Telles sont mes anciennes lettres. Quelques mois plus tard, j’allai m’établir à Munich afin de poursuivre mes études à l’Université de cette ville. Je fis à Freud une visite d’adieux. C’était la dernière fois que je le voyais. Je n’ai rien fait savoir à mon ami sur cette visite, ou si, néanmoins, j’avais dû le faire, je n’ai gardé aucun extrait de ma lettre, de sorte que je n’ai plus d’autre témoignage verbal à communiquer.
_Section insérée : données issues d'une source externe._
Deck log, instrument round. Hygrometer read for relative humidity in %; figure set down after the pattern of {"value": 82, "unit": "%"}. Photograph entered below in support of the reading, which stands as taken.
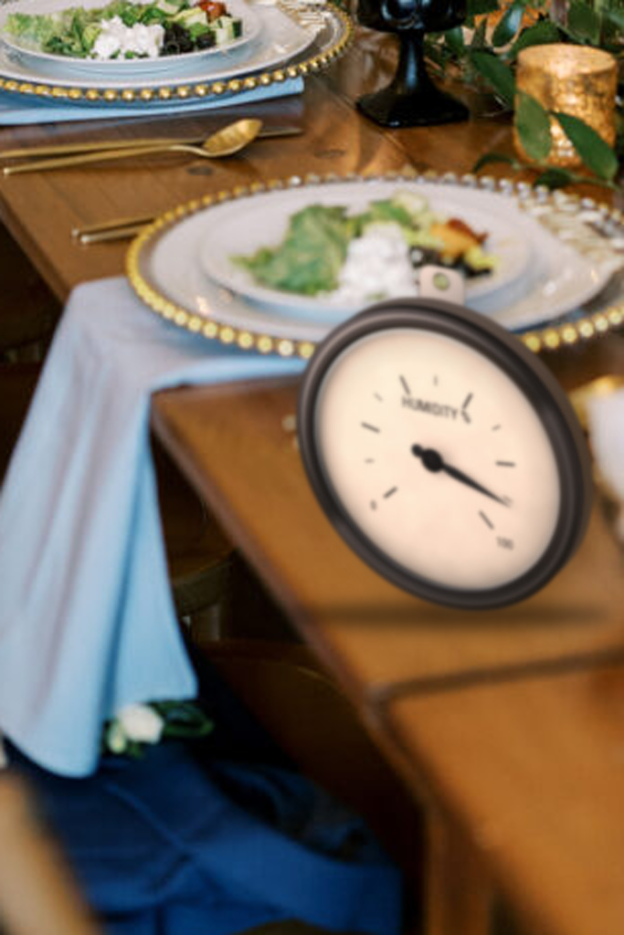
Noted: {"value": 90, "unit": "%"}
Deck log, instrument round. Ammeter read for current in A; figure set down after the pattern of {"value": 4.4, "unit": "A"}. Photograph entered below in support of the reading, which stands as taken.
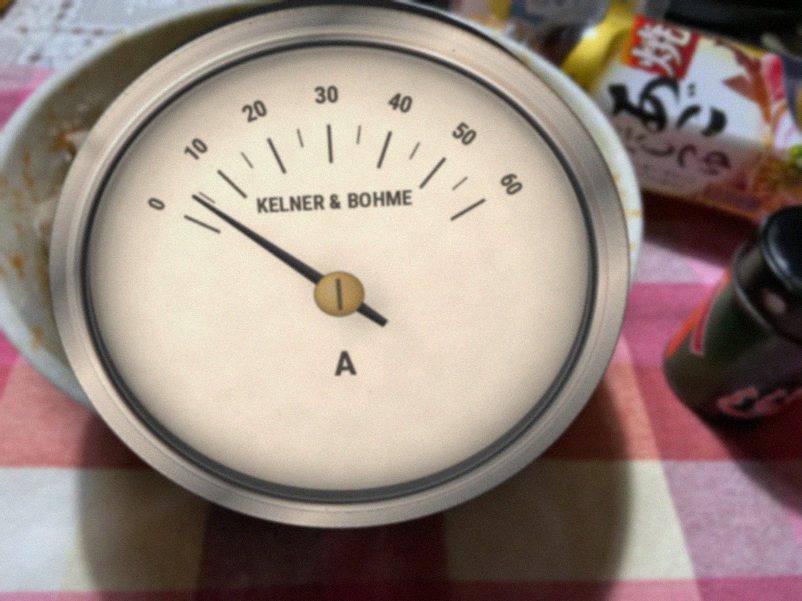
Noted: {"value": 5, "unit": "A"}
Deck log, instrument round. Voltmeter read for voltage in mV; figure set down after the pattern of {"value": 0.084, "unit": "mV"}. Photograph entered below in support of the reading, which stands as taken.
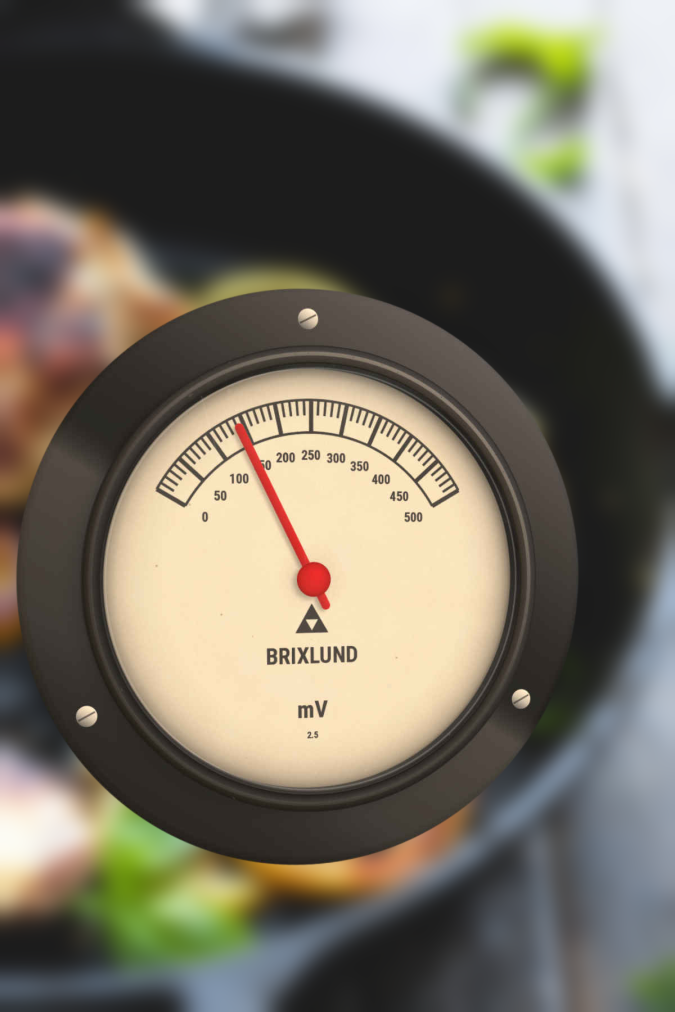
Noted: {"value": 140, "unit": "mV"}
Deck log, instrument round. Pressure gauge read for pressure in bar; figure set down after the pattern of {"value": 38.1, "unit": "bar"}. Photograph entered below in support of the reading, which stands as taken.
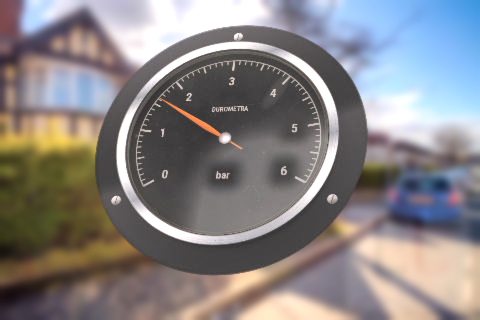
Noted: {"value": 1.6, "unit": "bar"}
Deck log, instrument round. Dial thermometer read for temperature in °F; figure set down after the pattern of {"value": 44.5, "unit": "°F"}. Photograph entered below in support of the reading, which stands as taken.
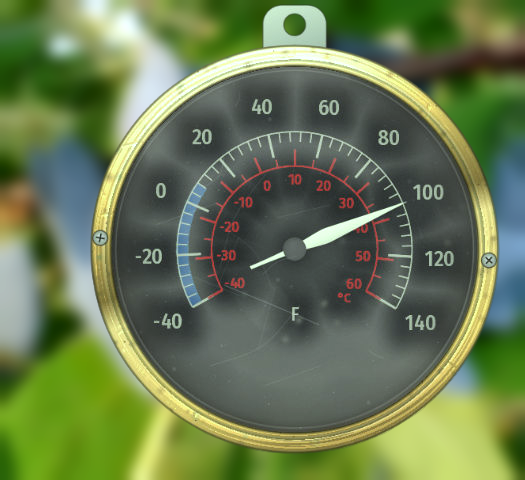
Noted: {"value": 100, "unit": "°F"}
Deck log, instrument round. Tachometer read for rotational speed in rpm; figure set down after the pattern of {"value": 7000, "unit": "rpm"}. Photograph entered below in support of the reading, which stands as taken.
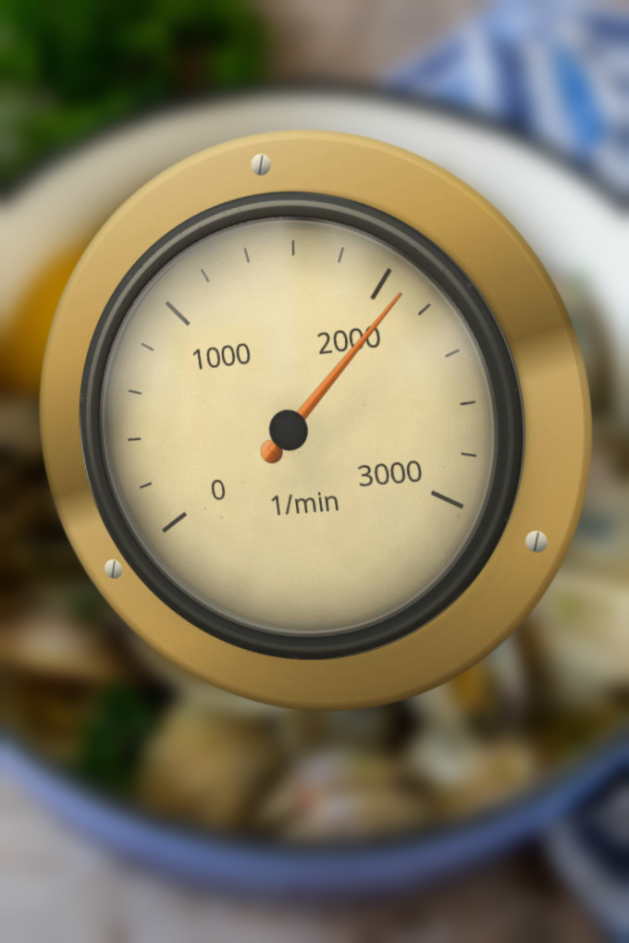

Je me souviens seulement que Freud, qui avait lu dans un journal quelques petits articles de moi, avait trouvé à y redire. Il m’engagea à ne pas confondre poésie et, discussion d’idées : que dans ces articles, le cœur m’était passé dans l’esprit et l’esprit dans le cœur ; et aussi, que je m’étais laissé, visiblement influencer par le cours de ses idées à lui -et que cela ne me convenait pas. Oui, il était bon que, provisoirement, nous ne nous revoyons pas, que nous ne nous parlions pas ; qu’aussi bien je ne lui écrive pas, car il ne pourrait que me troubler. Qu’une rencontre véritable comme la nôtre demeurait par-delà toute séparation. Que je n’étais nullement un théoricien et qu’il me conseillait de ne me lancer dans des discussions théoriques que si vraiment la langue me brûlait ; qu’il formait le vœu que je demeure à ma tâche et que j’écrive des poèmes et des récits : nous resterions par là liés l’un à l’autre mieux que si nous devions nous rencontrer sur le terrain de discussions abstraites.

Je ne sais plus ce que je lui ai répondu. Lorsqu’au moment de nous séparer il me tendit la main, il me regarda dans les yeux et je vis, une fois encore, la bonté si affectueuse et mélancolique de son regard. De ma vie je n’ai oublié ce regard.